Stuck on an issue?

Lightrun Answers was designed to reduce the constant googling that comes with debugging 3rd party libraries. It collects links to all the places you might be looking at while hunting down a tough bug.

And, if you’re still stuck at the end, we’re happy to hop on a call to see how we can help out.
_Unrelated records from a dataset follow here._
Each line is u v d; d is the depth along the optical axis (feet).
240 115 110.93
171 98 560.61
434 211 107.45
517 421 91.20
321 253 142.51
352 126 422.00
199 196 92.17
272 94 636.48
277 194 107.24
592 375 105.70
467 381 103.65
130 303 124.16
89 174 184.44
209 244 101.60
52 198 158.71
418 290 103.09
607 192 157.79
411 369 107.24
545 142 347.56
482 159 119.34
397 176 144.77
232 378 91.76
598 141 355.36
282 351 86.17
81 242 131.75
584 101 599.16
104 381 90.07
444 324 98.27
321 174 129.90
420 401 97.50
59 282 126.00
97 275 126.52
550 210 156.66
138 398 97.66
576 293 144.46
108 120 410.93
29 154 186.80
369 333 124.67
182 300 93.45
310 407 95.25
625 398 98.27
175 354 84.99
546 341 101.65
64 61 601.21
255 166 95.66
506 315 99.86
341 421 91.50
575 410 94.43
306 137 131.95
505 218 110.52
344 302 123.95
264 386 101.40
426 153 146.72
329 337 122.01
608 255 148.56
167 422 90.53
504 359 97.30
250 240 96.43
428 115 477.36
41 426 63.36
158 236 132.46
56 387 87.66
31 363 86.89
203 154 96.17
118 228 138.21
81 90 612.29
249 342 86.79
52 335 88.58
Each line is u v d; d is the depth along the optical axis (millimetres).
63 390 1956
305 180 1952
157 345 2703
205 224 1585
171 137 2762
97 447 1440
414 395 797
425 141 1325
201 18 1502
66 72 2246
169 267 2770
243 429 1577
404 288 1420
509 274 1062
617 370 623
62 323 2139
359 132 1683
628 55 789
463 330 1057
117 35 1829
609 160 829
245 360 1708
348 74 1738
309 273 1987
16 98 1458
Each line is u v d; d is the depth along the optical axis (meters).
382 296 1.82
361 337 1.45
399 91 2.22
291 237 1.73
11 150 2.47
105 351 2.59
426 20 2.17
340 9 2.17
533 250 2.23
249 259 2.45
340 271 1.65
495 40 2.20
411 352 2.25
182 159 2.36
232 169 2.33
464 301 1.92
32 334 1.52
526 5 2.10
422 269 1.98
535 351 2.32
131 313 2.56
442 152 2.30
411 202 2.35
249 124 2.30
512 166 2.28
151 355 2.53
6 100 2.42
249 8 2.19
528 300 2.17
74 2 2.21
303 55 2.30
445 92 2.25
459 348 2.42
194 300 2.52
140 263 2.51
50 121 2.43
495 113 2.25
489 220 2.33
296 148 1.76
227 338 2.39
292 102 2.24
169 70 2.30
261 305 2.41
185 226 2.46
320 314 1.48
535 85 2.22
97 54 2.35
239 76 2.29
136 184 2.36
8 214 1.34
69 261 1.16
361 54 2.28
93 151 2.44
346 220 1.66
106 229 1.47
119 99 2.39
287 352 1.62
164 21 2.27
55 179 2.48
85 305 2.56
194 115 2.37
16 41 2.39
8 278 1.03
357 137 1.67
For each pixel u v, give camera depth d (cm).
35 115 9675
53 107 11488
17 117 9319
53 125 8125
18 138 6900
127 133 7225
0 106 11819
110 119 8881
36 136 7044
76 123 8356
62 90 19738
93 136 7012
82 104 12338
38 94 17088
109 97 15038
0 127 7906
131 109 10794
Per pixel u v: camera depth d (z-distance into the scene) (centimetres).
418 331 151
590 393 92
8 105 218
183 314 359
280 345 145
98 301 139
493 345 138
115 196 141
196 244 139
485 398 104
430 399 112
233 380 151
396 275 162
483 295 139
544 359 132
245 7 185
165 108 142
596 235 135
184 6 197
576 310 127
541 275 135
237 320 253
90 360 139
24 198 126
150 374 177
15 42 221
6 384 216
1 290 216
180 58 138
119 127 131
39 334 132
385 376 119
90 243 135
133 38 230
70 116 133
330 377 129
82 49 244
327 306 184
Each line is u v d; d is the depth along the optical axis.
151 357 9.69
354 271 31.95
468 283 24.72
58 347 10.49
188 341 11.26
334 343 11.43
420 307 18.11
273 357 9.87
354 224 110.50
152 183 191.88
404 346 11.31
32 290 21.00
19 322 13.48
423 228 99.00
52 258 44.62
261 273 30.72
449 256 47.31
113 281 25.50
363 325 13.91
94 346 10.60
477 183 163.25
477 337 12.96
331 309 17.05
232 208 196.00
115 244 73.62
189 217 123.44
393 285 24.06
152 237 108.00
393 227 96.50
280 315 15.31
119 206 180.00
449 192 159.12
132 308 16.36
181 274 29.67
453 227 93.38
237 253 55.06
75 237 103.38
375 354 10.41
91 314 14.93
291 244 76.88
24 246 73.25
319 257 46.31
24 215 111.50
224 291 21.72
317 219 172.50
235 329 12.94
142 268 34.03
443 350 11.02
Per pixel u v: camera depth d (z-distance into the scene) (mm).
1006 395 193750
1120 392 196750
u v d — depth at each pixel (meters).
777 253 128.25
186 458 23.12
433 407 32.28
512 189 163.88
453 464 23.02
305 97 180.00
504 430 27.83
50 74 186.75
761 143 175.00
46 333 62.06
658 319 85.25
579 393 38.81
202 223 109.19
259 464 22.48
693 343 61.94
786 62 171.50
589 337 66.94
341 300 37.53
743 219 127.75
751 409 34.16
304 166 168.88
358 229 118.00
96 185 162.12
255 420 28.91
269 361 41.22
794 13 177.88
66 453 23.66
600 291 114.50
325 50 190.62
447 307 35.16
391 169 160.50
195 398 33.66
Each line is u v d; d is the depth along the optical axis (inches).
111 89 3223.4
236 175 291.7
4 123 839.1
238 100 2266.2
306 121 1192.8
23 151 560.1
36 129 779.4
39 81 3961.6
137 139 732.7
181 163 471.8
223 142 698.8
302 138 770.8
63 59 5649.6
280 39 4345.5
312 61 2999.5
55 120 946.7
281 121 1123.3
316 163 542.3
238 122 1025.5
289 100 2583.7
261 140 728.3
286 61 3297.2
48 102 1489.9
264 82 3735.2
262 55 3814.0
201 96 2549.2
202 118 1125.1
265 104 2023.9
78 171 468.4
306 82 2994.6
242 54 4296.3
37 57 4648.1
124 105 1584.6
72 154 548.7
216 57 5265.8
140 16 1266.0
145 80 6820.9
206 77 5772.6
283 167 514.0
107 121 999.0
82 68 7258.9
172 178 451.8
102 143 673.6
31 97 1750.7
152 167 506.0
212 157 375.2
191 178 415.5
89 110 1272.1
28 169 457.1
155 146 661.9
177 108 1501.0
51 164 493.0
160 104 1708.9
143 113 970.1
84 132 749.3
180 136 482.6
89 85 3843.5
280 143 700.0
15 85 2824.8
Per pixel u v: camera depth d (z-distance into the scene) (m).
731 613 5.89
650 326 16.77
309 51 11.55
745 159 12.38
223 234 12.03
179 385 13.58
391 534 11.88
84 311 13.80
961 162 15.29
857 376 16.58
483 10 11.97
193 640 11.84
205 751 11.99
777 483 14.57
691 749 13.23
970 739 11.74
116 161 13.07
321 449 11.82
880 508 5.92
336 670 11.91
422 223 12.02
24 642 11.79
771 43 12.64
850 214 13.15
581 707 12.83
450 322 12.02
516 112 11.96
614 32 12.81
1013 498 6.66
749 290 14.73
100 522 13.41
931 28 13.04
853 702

Unicode characters outside the basic multilingual plane can cause an ArgumentException in WriteStringChunked if the write buffer is full or nearly full

See original GitHub issue

Steps to reproduce

Unit test below, the “does not throw” assertion fails when there is 0, 1, 2 or 3 bytes of space left in the write buffer:

[Test, IssueLink("TODO")]
public void ChunkedStringEncodingSurrogatePairs()
{
    WriteBuffer.WriteBytes(new byte[WriteBuffer.Size - 1], 0, WriteBuffer.Size - 1);
    Assert.That(WriteBuffer.WriteSpaceLeft, Is.EqualTo(1));

    var charsUsed = 1;
    var completed = true;
    // This string has length two because it contains a character outside the Basic Multilingual Plane
    // In UTF-16, which is what .NET uses internally for string representation, this cyclone is represented via a surrogate pair.
    var cyclone = "🌀";

    Assert.That(() => WriteBuffer.WriteStringChunked(cyclone, 0, cyclone.Length, true, out charsUsed, out completed), Throws.Nothing);
    Assert.That(charsUsed, Is.EqualTo(0));
    Assert.That(completed, Is.False);
}

The issue

Very similar to https://github.com/npgsql/npgsql/issues/2849 which I raised and subsequently fixed in https://github.com/npgsql/npgsql/pull/2850, but my fix did not account for unicode characters outside the basic multilingual plane, which are represented in UTF-16 as inseparable surrogate pairs (https://en.wikipedia.org/wiki/Universal_Character_Set_characters#Surrogates).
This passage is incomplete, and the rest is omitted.